Texte proposé =
--------------------

Nos coups de coeur
Rod Dreher s’est fait connaitre avec son livre Le pari bénédictin, qui propose une réflexion sur l’avenir des chrétiens en Occident. Il a été interrogé par Le Verbe sur son dernier ouvrage, Résister au mensonge : vivre en chrétiens dissidents.
Retrouvez quelques extraits ci-dessous :
L’un des traits distinctifs de votre nouveau livre est la place accordée aux témoignages de chrétiens dissidents de l’ancien bloc soviétique. Pouvez-vous commencer par nous dire ce qui vous a inspiré l’écriture de ce livre ? S’agit-il en quelque sorte d’un prolongement de votre pari bénédictin ?
Oui, c’est une continuation du pari bénédictin, même si je ne l’avais pas prévu ainsi. Le pari bénédictin est un livre pour les chrétiens qui vivent dans un monde où le christianisme s’effondre. Un monde qui devient moins chrétien. Il s’agit de savoir comment résister à la décadence de l’Église. Résister au mensonge est un livre sur la manière de résister à l’hostilité venant de l’extérieur de l’Église, d’une société qui nous persécute de plus en plus. C’est quelque chose qui progresse à un rythme choquant, certainement aux États-Unis ; et je pense qu’au Canada, cela va encore plus vite et plus loin.
J’ai eu l’idée de ce livre, il y a environ cinq ou six ans. Un jour, j’ai reçu un appel téléphonique d’un médecin américain, un catholique, qui m’a dit : « Écoutez, vous ne me connaissez pas, mais je dois raconter cette histoire à un journaliste. Je pense que c’est important. »
Il m’a parlé de sa mère, qui est assez âgée et qui vit avec lui et sa femme. Au début de sa vie, elle avait passé plusieurs années dans un camp de prisonniers dans sa Tchécoslovaquie natale, où elle était accusée d’être une espionne du Vatican. Pourquoi ? Parce qu’elle continuait d’aller aux réunions de prière de sa paroisse catholique. Les communistes l’ont donc mise en prison. Après sa sortie, elle a émigré en Amérique, a rencontré son père et a passé le reste de sa vie aux États-Unis. Mais ici, vers la fin de sa vie, la vieille femme a dit : « Mon fils, les choses que je vois se passer en Amérique aujourd’hui me rappellent ce qui se passait quand le communisme est arrivé dans mon pays ».

--------------------

Extraits de données =

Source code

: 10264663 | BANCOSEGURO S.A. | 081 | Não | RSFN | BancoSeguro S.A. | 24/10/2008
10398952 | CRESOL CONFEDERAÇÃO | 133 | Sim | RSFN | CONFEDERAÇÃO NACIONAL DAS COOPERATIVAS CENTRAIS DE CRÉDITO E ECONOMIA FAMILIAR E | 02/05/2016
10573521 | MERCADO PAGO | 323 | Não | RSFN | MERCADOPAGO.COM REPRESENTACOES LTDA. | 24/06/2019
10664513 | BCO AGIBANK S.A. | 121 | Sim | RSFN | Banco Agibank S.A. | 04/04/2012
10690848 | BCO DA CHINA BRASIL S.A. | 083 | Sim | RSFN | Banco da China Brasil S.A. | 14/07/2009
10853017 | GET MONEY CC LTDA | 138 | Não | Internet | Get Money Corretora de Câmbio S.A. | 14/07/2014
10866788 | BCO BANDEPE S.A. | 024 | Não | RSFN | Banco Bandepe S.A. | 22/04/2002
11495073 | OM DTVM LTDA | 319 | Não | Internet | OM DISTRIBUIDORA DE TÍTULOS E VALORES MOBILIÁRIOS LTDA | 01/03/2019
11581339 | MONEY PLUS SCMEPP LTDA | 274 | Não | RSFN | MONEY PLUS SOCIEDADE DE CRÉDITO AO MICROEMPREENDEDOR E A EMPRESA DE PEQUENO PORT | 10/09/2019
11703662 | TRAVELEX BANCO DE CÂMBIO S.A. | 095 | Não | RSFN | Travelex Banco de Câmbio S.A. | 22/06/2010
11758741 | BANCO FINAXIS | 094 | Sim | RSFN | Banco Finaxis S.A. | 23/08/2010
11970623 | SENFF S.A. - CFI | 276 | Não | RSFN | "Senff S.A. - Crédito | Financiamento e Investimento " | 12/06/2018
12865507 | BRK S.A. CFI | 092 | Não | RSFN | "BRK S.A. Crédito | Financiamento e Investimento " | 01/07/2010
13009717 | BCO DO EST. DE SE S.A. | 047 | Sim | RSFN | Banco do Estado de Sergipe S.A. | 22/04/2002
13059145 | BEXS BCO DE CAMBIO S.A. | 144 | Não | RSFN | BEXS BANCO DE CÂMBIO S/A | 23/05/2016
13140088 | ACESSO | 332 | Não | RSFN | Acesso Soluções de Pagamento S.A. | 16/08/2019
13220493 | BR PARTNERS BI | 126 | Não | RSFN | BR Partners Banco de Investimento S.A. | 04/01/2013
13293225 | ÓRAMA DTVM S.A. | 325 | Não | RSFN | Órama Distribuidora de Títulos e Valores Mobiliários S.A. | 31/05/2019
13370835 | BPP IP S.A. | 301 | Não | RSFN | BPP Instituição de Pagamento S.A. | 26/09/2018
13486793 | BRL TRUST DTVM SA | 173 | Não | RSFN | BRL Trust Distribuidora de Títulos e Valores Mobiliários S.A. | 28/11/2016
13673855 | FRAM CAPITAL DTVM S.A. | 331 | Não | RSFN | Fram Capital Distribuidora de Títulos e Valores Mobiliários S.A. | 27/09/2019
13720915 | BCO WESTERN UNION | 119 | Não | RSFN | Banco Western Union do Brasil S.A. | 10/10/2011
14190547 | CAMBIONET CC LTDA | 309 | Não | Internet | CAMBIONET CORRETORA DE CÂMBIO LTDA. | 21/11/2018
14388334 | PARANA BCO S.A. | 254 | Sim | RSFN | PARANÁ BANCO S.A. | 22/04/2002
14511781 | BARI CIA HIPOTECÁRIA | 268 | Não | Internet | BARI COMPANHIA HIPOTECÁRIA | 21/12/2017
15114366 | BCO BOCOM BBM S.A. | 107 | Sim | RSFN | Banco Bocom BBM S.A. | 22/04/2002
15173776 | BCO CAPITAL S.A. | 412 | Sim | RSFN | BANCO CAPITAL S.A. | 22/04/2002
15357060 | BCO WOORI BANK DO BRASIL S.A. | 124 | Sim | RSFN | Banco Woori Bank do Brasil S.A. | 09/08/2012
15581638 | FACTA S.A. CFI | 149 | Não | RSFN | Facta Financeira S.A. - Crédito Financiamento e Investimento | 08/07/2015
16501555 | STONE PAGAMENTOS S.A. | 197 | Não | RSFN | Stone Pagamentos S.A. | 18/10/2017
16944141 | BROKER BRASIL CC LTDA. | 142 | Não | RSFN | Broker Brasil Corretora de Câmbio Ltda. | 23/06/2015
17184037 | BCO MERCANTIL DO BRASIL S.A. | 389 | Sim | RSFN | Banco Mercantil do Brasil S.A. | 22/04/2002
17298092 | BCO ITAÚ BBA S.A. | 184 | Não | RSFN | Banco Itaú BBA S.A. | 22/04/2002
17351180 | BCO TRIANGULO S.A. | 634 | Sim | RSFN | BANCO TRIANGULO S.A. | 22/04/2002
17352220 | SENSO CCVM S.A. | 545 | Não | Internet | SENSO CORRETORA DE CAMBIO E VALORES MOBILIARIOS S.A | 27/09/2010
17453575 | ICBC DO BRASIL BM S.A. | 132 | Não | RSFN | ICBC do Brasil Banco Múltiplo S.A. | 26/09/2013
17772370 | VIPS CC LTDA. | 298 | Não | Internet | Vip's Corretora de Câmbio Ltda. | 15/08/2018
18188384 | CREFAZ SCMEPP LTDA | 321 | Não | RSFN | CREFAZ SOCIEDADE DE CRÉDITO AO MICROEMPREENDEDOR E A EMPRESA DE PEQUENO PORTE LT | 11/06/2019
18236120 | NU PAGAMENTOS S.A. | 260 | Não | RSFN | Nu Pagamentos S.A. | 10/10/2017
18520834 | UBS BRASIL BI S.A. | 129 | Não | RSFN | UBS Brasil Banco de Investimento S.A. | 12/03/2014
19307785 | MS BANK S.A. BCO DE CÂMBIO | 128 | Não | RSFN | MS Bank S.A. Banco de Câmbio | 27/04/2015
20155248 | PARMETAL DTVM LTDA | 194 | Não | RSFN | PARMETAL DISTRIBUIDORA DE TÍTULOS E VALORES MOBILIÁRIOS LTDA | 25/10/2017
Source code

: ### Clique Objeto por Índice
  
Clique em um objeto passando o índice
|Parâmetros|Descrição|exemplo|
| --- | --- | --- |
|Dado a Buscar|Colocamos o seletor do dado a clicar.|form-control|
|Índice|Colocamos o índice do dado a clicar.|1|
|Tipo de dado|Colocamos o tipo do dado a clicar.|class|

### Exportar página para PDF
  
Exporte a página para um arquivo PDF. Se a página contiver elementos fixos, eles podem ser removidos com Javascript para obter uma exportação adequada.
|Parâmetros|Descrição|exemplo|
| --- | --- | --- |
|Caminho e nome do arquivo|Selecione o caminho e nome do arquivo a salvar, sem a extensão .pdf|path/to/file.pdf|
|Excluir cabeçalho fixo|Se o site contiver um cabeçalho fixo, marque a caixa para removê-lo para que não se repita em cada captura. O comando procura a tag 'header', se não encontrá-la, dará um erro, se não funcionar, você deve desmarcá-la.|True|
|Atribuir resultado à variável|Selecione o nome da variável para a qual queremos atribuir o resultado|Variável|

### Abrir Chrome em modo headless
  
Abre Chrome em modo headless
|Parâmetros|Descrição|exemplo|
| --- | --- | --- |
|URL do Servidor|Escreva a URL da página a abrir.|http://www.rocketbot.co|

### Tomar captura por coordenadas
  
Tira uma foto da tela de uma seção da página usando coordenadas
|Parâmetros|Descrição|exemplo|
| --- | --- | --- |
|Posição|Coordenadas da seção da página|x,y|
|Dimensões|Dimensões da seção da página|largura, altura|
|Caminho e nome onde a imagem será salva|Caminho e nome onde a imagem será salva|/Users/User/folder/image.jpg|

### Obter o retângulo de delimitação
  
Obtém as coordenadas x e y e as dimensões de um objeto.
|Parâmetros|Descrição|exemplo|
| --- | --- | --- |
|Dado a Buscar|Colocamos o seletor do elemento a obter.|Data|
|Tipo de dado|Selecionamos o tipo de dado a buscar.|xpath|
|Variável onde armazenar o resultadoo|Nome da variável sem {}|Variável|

--------------------

Détail de la tâche =
Pourriez-vous poursuivre l'entretien avec Rod Dreher sur son livre Résister au mensonge, à partir de la dernière phrase du texte proposé ?

Exercice corrigé =
Quand le docteur m’a dit cela, j’ai pensé : « Ma mère est vieille, elle regarde beaucoup les informations à la télévision, elle est très alarmée par les choses qu’elle y voit. Peut-être que c’est ce qui se passe avec cette vieille femme. » Mais je me suis promis que chaque fois que je rencontrerais quelqu’un du bloc soviétique, je lui demanderais : « Alors, est-ce que les choses que vous voyez aujourd’hui vous rappellent ce que vous avez laissé derrière vous ? » Chacun d’entre eux répondait : « Oui. » Si vous parlez avec eux assez longtemps, vous découvrirez qu’ils sont très en colère parce qu’aucun Américain ne les prend au sérieux, parce que nous, en Amérique du Nord, pensons que cela ne peut pas arriver ici.
Mais ces gens savent ce qu’ils voient et ils ont aussi du mal à l’accepter, car cela ne ressemble pas exactement à ce qu’ils ont laissé derrière eux. Dans la plupart des cas, ils ont laissé derrière eux des États policiers, où les gens allaient en prison pour leurs convictions, où la police secrète les espionnait en permanence, où l’on ne pouvait faire confiance à personne, etc. Ce n’est pas ce qui se passe ici. Du moins, pas encore.
Mais ce qu’ils constatent, c’est que les gens ont peur de dire ce qu’ils pensent vraiment par crainte non pas d’aller en prison, mais par crainte de perdre leur emploi, de voir leur réputation professionnelle ruinée, de perdre des membres de leur famille et des amis. Ils voient certains livres être traités comme s’ils étaient toxiques, être effectivement interdits, même si aucune loi n’a été adoptée pour interdire des livres. Et ils voient des gens être séparés sur la base de leur race, de leur identité sexuelle, etc.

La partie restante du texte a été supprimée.